We fear that plaintiff's interpretation of the statute of limitations would impair the safeguards it imposes in cases involving unliquidated damages. As Justice Allport pointed out in his dissenting opinion in the Court of Appeal, "The argument [advanced by plaintiff] would be available in all such actions that the applicable statute is tolled for an indefinite time simply because the nature and extent of the damage was not determined or readily provable within the otherwise applicable statutory period of limitation." We conclude that the statutory period commenced once Davies suffered actual and appreciable damage, and thus no later than November 11, 1955.
Plaintiff thirdly and finally asserts that, for want of a res, the remedy of constructive trust was not available to Davies until 1958; she maintains that consequently the period of limitation on that remedy should not begin to run until 1958.

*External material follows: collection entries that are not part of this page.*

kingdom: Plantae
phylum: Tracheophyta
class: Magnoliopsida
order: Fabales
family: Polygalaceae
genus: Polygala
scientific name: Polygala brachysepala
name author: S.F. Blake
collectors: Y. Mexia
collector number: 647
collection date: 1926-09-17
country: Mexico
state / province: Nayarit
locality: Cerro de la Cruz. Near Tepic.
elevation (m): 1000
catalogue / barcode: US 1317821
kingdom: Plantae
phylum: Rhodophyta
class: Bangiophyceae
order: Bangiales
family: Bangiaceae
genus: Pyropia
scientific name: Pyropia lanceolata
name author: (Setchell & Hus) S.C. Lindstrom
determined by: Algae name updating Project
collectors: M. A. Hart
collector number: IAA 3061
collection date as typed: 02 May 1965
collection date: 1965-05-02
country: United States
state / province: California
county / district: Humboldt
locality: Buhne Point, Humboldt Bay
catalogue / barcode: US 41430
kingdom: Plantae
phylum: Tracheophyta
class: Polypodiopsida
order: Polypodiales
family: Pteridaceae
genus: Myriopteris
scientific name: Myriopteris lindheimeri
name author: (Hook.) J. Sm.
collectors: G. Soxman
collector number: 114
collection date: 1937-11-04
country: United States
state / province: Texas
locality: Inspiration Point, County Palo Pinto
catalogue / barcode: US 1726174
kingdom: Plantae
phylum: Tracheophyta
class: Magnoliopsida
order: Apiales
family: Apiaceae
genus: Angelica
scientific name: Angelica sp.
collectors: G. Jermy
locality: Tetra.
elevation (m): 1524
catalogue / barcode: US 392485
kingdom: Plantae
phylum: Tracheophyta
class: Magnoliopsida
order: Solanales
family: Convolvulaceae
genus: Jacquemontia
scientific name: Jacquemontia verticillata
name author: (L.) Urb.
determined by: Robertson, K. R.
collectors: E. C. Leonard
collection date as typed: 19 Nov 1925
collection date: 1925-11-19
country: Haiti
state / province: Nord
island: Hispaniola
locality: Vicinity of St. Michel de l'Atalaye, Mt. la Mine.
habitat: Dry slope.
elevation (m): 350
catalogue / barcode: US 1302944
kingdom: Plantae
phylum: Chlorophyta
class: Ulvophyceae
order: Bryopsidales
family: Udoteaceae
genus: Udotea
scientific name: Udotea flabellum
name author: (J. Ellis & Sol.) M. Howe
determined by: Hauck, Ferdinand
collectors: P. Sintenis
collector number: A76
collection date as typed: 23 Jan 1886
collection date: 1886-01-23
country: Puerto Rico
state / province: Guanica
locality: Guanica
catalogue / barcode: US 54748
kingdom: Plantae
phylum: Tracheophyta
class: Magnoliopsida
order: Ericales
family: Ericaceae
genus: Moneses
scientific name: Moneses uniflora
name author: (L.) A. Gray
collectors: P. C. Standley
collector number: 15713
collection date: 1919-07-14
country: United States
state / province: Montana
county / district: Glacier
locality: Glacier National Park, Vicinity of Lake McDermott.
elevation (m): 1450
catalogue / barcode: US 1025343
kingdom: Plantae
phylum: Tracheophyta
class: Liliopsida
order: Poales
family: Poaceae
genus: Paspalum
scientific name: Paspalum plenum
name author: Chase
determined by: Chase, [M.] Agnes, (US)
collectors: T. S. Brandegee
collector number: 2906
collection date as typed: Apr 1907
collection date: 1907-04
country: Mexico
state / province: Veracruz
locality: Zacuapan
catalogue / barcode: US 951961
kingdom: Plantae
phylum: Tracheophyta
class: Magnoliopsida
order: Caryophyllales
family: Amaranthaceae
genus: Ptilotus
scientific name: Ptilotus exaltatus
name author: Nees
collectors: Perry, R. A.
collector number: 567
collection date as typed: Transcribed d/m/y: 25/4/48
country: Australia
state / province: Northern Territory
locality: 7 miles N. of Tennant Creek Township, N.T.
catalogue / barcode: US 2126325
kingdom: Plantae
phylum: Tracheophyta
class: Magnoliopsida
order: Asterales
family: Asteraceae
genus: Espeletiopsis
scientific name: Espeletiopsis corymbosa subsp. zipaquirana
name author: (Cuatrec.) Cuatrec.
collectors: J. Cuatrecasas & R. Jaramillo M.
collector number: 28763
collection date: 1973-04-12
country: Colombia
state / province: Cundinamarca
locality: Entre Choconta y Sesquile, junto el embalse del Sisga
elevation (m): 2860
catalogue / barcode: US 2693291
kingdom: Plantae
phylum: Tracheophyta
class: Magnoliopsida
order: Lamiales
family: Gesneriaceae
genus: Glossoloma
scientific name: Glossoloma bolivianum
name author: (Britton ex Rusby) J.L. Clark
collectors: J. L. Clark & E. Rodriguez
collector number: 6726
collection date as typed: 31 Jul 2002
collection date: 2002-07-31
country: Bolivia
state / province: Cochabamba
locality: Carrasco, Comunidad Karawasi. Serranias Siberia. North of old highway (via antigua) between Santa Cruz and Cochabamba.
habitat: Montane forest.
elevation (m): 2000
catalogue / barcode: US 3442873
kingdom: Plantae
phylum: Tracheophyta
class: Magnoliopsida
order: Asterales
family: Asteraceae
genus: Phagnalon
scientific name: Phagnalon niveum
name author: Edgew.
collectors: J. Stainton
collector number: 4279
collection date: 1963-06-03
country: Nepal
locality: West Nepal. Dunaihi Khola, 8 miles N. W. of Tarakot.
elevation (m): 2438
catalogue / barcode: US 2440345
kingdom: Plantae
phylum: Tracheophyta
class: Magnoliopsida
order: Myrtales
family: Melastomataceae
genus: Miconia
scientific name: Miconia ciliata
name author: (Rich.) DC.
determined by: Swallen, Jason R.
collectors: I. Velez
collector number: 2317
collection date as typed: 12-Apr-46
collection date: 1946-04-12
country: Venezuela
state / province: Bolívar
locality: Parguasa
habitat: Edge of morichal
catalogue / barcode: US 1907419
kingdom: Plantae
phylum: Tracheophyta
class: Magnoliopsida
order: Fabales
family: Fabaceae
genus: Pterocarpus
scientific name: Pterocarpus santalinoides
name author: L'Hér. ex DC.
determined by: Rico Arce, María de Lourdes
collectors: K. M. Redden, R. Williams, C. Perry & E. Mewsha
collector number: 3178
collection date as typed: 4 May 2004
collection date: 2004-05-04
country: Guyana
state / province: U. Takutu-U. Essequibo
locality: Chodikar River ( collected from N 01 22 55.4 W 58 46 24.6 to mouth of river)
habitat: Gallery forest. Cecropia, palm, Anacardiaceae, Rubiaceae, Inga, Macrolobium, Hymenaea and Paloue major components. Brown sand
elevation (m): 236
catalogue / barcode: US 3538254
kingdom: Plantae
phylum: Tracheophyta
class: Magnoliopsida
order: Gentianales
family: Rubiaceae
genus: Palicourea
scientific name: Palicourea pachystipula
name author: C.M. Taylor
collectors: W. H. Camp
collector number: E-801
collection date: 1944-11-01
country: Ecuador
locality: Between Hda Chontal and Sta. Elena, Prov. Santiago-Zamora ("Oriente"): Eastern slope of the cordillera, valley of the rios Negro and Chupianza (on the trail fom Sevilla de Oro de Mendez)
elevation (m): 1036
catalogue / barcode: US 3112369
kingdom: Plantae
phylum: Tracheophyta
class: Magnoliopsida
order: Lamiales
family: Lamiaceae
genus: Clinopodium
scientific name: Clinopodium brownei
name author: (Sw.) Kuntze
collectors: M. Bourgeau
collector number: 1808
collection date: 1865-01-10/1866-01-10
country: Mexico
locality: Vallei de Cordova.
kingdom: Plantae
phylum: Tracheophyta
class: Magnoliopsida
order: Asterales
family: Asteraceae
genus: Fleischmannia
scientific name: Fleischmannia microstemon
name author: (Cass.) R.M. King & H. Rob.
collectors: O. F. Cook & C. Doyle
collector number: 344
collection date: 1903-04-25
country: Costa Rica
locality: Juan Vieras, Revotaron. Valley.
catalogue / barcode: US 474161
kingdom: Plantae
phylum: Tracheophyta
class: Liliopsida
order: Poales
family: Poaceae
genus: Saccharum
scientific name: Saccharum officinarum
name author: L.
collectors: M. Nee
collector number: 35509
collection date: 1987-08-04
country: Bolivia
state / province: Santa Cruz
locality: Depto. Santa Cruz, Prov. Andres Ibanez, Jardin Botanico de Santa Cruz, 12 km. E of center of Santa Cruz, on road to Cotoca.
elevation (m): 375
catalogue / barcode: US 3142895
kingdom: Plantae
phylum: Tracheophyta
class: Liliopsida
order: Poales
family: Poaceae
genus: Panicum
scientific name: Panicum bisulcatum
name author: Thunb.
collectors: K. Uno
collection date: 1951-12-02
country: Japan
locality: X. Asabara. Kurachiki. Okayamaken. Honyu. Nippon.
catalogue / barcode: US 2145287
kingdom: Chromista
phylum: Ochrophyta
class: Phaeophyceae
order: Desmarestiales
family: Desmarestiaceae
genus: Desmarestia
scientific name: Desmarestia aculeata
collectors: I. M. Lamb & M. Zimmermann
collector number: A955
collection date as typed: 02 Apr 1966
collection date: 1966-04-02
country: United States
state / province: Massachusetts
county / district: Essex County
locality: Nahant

In summary, we hold that if plaintiff has a cause of action for breach of confidence, that cause of action is subject to the two-year limitation of Code of Civil Procedure section 339, subdivision 1. Under the facts as found by the trial court, plaintiff had suffered actual and appreciable harm from defendant's breach by November 11, 1955; the statutory period therefore began to run no later than that date. Neither plaintiff's difficulty in proving the extent of damage, nor the lack of a res on which to impose a constructive trust, delays the running of the period of limitation. Consequently plaintiff's suit when filed on November 19, 1959, was barred by limitations.
The judgment is affirmed.
Wright, C.J., McComb, J., Sullivan, J., Clark, J., Molinari, J.,
Appellant's petition for a rehearing was denied July 3, 1975. Mosk, J., did not participate therein.
The doctrine of law of the case of course is not inflexible. (England v. Hospital of Good Samaritan (1939) 14 Cal.2d 791, 795 [97 P.2d 813].) The principal ground for ignoring the doctrine, however, is an intervening or contemporaneous change in the law (see Ryan v. Mike-Ron Corp. (1968) 259 Cal.App.2d 91, 96-97 [66 Cal.Rptr. 224]; 6 Witkin, Cal. Procedure (2d ed. 1971) pp. 4568-4570), a circumstance not present in the instant case.